Extracted data:
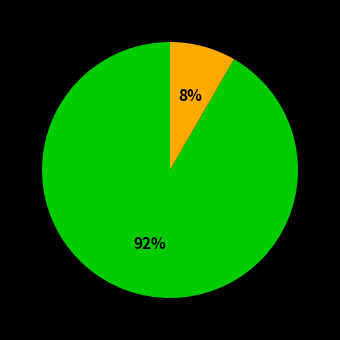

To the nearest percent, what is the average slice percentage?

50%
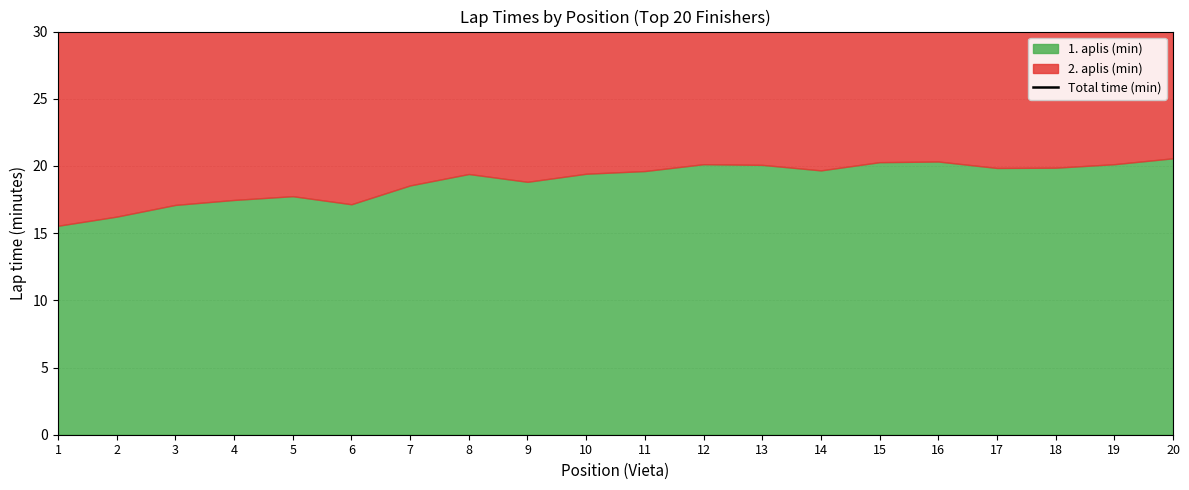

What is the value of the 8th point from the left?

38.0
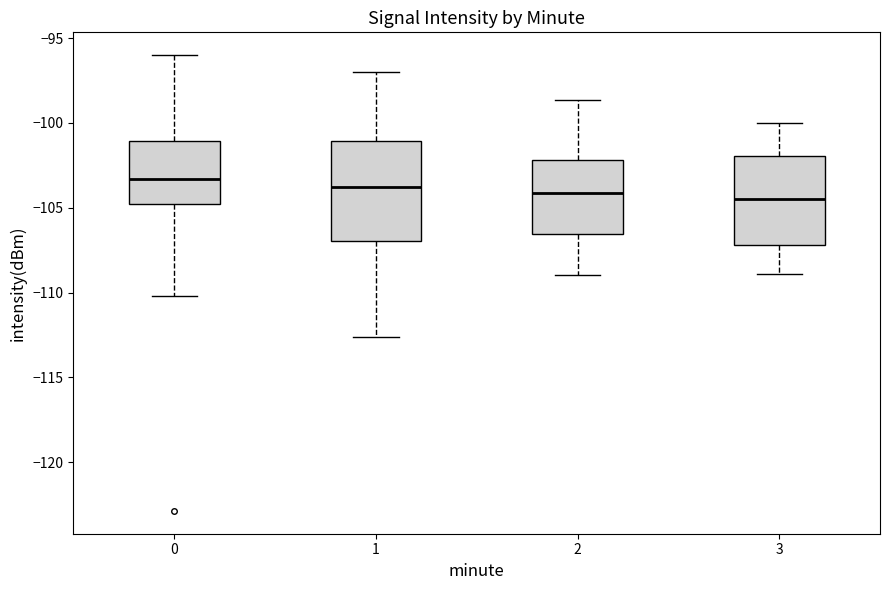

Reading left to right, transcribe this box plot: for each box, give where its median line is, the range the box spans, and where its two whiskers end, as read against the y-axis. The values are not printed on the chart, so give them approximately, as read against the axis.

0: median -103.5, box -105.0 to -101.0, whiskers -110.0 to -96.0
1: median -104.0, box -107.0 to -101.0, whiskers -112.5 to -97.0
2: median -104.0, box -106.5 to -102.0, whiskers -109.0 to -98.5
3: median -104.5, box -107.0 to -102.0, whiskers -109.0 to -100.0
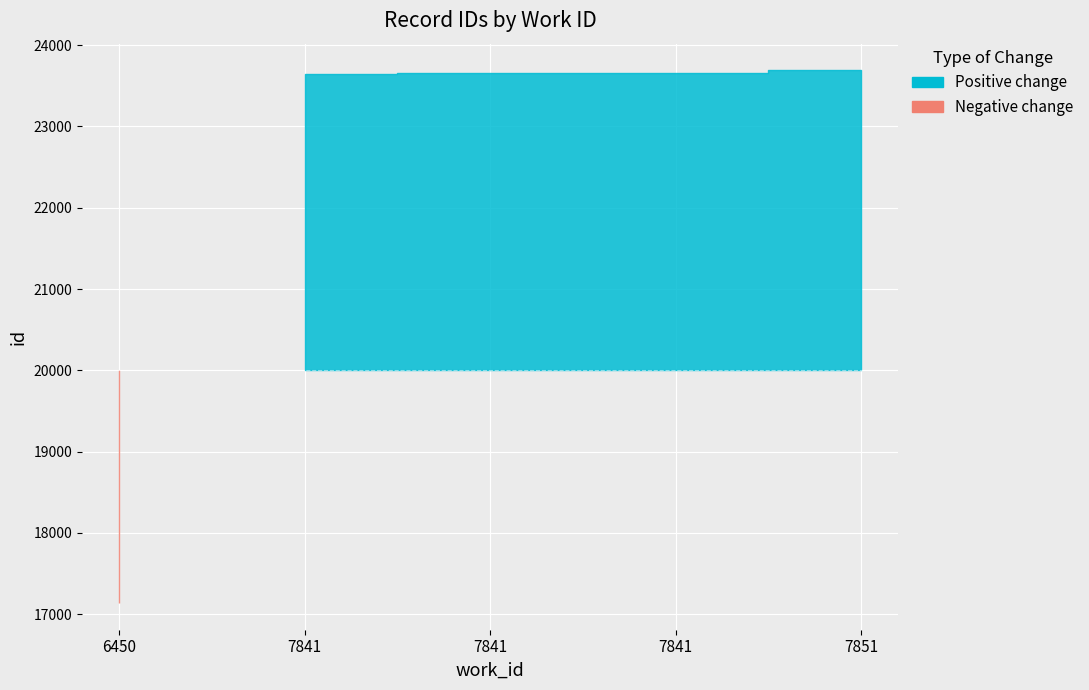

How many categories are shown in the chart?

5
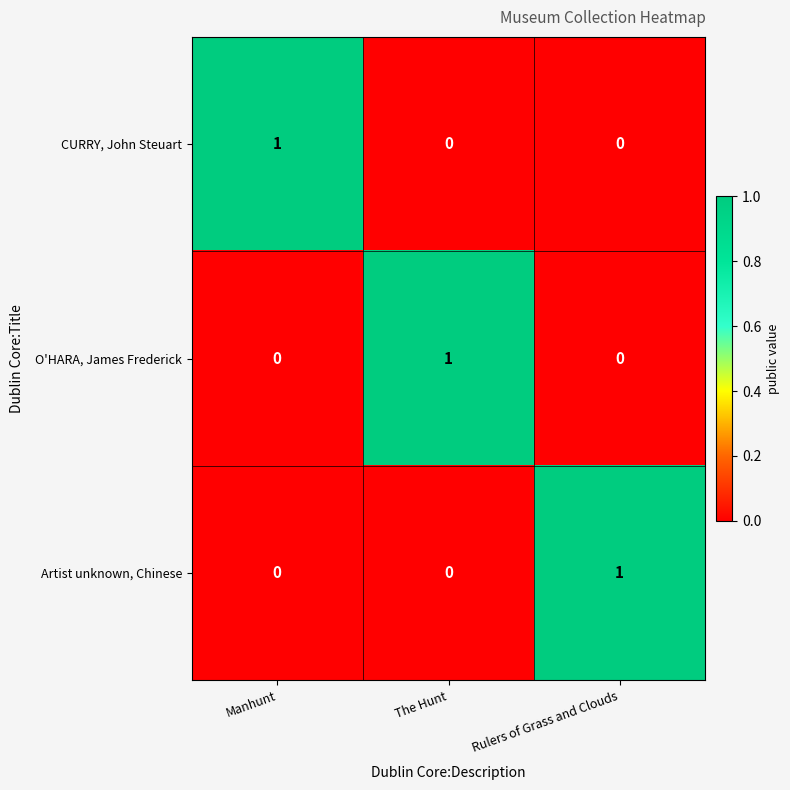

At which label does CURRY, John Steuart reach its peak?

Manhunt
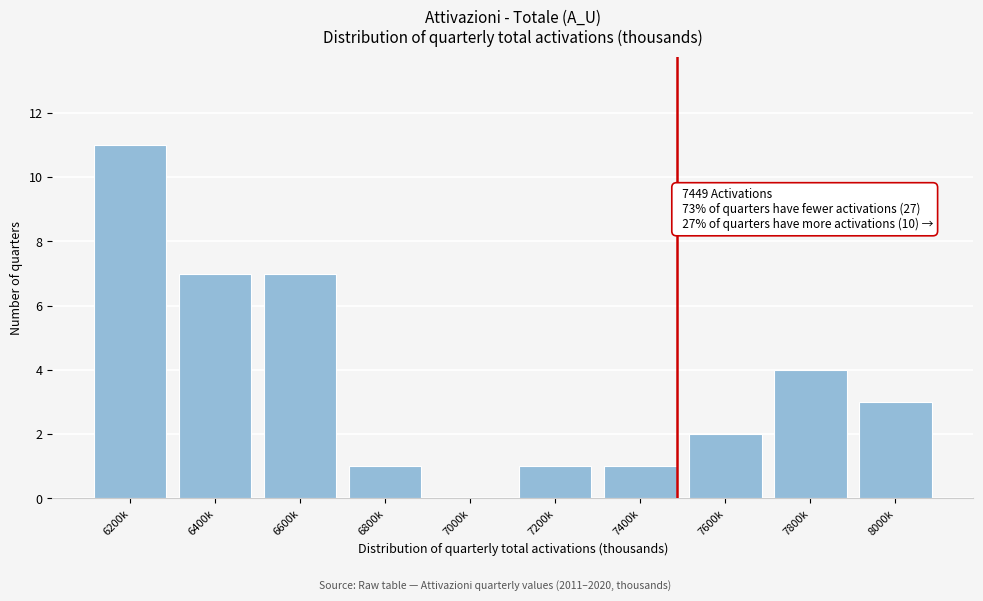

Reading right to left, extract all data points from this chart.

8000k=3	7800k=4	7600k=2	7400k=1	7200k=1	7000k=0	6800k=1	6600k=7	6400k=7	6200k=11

Task description: Copy all the records above exactly as they appear, leaving out the pictures.

Expected output:
To the nearest percent, what is the average slice percentage?

50%

What is the value of the 8th point from the left?

38.0

Reading left to right, transcribe this box plot: for each box, give where its median line is, the range the box spans, and where its two whiskers end, as read against the y-axis. The values are not printed on the chart, so give them approximately, as read against the axis.

0: median -103.5, box -105.0 to -101.0, whiskers -110.0 to -96.0
1: median -104.0, box -107.0 to -101.0, whiskers -112.5 to -97.0
2: median -104.0, box -106.5 to -102.0, whiskers -109.0 to -98.5
3: median -104.5, box -107.0 to -102.0, whiskers -109.0 to -100.0

How many categories are shown in the chart?

5

At which label does CURRY, John Steuart reach its peak?

Manhunt

Reading right to left, extract all data points from this chart.

8000k=3	7800k=4	7600k=2	7400k=1	7200k=1	7000k=0	6800k=1	6600k=7	6400k=7	6200k=11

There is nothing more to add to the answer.